Because of effort to cut costs and desire to advertise higher concentration, some manufacturers put significantly less 60% ammonium thiosulfate and/or recommend greater dilution to fall in the low end of the usable range. In terms of marketing and commercialism, that may be a good idea, but in my view, it's an unwise approach.
If you use Ilford's Archival Sequence, it's important to use 120-150g/L concentration for one minute. Weaker fixer runs risk of insufficient fixation with 1 min fix, and longer fixing time will require significantly longer washing time to achieve the same residual thiosulfate level (I've tested these things with several materials and several conditions).
Kodak and a few other fixers (such as Edwal Quick Fix) recommend 1+7 dilution for paper. This is more economical if longer fixing time is tolerated, such as small volume processing of RC prints.
As Loose Gravel discussed above, Kodak Rapid Fix (or Edwal Quick Fix for that matter) without hardener may be used in place of Ilford Rapid Fix in Ilford sequence, but at 1+3 or 1+4 dilution.

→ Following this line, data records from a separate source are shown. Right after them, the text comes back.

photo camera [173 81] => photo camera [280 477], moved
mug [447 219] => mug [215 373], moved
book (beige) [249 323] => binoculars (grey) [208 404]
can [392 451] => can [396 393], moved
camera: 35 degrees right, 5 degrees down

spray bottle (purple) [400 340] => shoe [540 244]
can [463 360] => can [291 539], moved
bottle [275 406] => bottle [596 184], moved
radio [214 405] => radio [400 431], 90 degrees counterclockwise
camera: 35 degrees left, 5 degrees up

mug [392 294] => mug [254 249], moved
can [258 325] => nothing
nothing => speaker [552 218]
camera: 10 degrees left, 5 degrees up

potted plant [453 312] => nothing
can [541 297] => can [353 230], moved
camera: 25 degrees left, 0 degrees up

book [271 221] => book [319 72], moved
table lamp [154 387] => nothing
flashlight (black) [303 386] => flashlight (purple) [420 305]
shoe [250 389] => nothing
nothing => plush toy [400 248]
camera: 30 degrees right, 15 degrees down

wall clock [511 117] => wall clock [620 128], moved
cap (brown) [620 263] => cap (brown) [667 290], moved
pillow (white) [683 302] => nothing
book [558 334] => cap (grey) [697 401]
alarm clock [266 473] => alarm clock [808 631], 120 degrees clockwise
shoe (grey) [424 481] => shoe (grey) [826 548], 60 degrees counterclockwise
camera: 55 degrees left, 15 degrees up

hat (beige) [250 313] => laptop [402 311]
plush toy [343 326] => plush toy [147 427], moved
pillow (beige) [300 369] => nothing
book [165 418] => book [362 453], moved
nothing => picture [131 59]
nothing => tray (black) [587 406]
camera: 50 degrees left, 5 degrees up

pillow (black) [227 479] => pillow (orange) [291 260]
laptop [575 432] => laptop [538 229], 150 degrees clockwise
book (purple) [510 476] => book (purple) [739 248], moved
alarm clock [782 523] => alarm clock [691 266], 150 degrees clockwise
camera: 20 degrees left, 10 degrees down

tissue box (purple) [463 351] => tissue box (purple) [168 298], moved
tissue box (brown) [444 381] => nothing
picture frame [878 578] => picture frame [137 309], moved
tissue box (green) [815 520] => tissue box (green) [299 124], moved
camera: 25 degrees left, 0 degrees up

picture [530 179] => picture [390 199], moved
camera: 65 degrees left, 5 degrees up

So, what is the difference between 1+3 and 1+4 dilution? With Clearfix, if you benchmark time to fix a fast film between these dilutions, you may see a small advantage of 1+3. The higher concentration is also a safer choice if you are not very meticulous in removing excess stop bath/rinse water, because even if the fixer gets diluted, it's well within optimal range. But if you are a careful and cost-sensitive darkroom worker, you might want to use an unofficial dilution of 1+4.